And the pace is kept up throughout the book, each incident, of course, authentic.

We said that the book was agonizing, and it is; if there were a stronger word we would
use it instead. For the third time in just over fifty years, a great Scottish military commander
streaked like a dazzling meteor across the sky of history, Prince Charles Edward following in
the footsteps of Montrose and Dundee. For the third time such a military commander created
an army in Scotland out of almost nothing but his personal power to inspire (on none of the
three occasions had the fact that the Highland clans were fighting for their rightful sovereign
been alone sufficient to persuade them to rise up). And for the third time the Highlanders,
untrained, undisciplined, inexperienced, underarmed and often underfed, reeled off a series of
stunning and almost impossible victories against disciplined, well armed, well fed, for the
most part seasoned, regular troops. Take the first of Prince Charles Edward's major battles,
the Battle of Gladsmuir:

"The sun, dispelling the morning mists, gave the clansmen their first full view of the
foe, and it was a sight enough to daunt the bravest. They themselves were without cavalry,
while Sir John Cope [the English Commander-in-Chief in Scotland! had both horse and
dragoons, and it was a Gaelic belief that the English warhorse was trained to kick and bite.
The ground, too, was level, not fitted for a Highland charge; and the apparently disciplined
regulars, with their modern muskets into which the bayonets were screwed, so that they need
not pause in stabbing after a discharge, their smart red uniforms, and above all the dreaded
cannon, all these were unnerving to men used only to guerilla fighting.

"But Charles gave them no time to falter.

"'They are doomed!' he exalted. '...make haste! In the name of God and King James,
gentlemen, charge!'

"The clansmen muttered a short prayer, flung off their plaids as was their custom in
battle, and in profound silence raced forward in their shirts, each clan commanded by its
chief, his near relations making up the front rank, with his banner displayed and his bard
ready to inspire the men with reminders of valiant deeds of old, and his pipe with tunes played
in many an ancient battle...'"

We shall not describe the battle any further except to say that, as a result of that
charge, against some of the best troops in Europe, the Battle of Gladsmuir was over in ten
minutes.

And so it went on. Prince Charles entered Edinburgh in triumph; soon he controlled
the whole of Scotland; then he crossed the border into England, obtained the surrender of
Carlisle, which was in its way as much a triumph as Gladsmuir, and proceeded without a set-
back as far as Derby, only ninety miles from London.

It seemed that it was all over. The army that had been hastily raised for the defence of
London was untrained and indeed had never even fought. London itself was in a panic; there
was a run on the Bank of England; King George III had his valuables packed up in yachts at
Tower-stairs and was ready to flee to Hanover at a moment's notice; and there was strong
Jacobite representation both on the City Council and in Parliament.

→ **PROBLEM STATEMENT**: According to the passage about Prince Charles Edward, how long did the Battle of Gladsmuir last?

(Stored data entries)
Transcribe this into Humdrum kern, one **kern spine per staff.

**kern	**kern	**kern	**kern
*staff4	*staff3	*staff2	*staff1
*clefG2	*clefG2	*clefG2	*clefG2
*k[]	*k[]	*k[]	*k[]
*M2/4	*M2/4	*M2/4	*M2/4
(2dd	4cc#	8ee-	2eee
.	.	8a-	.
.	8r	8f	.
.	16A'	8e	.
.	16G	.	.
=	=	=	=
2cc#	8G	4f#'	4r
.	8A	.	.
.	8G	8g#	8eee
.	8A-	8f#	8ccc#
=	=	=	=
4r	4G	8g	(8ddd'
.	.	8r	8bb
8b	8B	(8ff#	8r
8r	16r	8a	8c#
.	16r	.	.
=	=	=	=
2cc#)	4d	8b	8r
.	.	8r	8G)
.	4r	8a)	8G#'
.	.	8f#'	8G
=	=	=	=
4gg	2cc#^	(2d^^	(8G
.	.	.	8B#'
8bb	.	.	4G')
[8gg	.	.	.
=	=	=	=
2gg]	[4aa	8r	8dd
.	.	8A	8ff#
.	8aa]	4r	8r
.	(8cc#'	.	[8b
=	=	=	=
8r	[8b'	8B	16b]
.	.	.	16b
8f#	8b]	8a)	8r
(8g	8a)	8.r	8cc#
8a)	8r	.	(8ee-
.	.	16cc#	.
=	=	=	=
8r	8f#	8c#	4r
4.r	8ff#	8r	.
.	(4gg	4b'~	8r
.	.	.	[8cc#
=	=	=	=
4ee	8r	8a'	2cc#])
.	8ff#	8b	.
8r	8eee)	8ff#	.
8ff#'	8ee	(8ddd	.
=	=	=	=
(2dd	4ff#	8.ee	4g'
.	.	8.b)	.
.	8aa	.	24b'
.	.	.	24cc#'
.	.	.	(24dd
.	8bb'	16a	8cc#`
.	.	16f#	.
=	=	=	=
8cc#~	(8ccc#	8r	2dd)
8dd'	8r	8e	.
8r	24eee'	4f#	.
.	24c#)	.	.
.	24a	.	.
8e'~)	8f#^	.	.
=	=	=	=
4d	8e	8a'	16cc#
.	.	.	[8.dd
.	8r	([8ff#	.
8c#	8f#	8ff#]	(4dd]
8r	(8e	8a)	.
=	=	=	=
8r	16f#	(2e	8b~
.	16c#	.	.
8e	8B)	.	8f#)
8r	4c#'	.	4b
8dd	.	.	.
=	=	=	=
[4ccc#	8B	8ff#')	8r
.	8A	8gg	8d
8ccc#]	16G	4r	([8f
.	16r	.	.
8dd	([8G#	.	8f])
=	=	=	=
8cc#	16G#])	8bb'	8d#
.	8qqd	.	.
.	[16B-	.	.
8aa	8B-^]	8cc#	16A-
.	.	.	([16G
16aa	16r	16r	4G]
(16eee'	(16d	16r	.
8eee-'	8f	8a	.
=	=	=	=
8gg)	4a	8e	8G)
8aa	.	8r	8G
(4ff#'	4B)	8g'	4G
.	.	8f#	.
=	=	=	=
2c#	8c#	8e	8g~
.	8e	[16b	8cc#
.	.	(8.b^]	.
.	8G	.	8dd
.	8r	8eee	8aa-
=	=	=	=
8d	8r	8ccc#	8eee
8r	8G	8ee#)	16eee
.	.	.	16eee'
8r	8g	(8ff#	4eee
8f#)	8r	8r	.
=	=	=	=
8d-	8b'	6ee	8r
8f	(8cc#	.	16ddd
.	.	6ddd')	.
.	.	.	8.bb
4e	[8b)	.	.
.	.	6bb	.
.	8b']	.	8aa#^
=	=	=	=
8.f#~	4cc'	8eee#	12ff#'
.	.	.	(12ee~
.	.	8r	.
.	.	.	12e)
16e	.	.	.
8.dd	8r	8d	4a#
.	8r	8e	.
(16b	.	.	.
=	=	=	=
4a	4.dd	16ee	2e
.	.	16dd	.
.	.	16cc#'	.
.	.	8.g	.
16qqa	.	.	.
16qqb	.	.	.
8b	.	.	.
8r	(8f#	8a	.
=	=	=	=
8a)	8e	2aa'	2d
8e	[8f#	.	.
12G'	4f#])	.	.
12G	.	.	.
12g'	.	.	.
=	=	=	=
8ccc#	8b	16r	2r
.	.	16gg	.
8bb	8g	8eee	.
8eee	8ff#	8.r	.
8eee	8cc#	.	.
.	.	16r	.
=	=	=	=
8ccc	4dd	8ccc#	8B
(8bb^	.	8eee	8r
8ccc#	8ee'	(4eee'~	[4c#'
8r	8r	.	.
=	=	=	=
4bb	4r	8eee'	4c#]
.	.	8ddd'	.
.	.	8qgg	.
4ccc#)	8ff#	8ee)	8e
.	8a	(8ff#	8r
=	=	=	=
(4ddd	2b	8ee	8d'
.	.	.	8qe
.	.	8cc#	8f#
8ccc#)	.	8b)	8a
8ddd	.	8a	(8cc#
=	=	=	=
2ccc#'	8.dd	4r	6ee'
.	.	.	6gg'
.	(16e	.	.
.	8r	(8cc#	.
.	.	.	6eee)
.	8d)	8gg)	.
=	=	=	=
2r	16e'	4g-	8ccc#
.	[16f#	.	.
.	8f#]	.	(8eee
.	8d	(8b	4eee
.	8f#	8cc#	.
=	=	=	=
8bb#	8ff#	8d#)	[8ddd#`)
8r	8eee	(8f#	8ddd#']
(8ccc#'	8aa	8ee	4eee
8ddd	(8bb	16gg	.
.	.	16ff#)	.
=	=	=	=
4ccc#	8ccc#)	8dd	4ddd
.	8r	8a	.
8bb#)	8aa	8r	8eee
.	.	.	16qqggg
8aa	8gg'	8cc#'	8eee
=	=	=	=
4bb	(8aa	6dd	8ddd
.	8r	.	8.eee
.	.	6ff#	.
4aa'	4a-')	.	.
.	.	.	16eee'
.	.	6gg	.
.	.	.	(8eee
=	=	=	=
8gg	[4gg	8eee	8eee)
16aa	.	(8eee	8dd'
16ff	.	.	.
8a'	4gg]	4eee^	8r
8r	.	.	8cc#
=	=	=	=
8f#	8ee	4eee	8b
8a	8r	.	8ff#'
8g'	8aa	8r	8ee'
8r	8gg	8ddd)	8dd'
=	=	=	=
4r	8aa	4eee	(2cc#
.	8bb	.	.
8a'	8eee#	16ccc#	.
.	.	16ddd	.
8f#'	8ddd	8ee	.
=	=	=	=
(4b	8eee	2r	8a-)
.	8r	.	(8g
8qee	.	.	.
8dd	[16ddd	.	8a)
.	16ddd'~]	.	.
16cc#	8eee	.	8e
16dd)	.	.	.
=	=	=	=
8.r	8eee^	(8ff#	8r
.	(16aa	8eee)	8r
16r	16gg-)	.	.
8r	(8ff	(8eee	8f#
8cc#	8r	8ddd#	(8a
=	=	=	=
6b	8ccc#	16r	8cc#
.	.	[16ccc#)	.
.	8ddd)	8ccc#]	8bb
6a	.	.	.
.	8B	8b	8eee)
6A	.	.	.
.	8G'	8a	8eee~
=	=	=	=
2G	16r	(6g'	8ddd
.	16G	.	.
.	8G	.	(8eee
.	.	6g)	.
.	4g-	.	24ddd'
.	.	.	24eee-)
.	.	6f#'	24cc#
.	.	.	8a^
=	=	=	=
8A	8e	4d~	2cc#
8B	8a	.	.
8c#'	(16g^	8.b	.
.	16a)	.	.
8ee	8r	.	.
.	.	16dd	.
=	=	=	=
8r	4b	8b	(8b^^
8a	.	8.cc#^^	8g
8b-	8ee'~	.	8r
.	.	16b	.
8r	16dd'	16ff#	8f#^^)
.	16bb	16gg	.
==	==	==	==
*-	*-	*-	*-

→ **TASK SOLUTION**: It was over in ten minutes.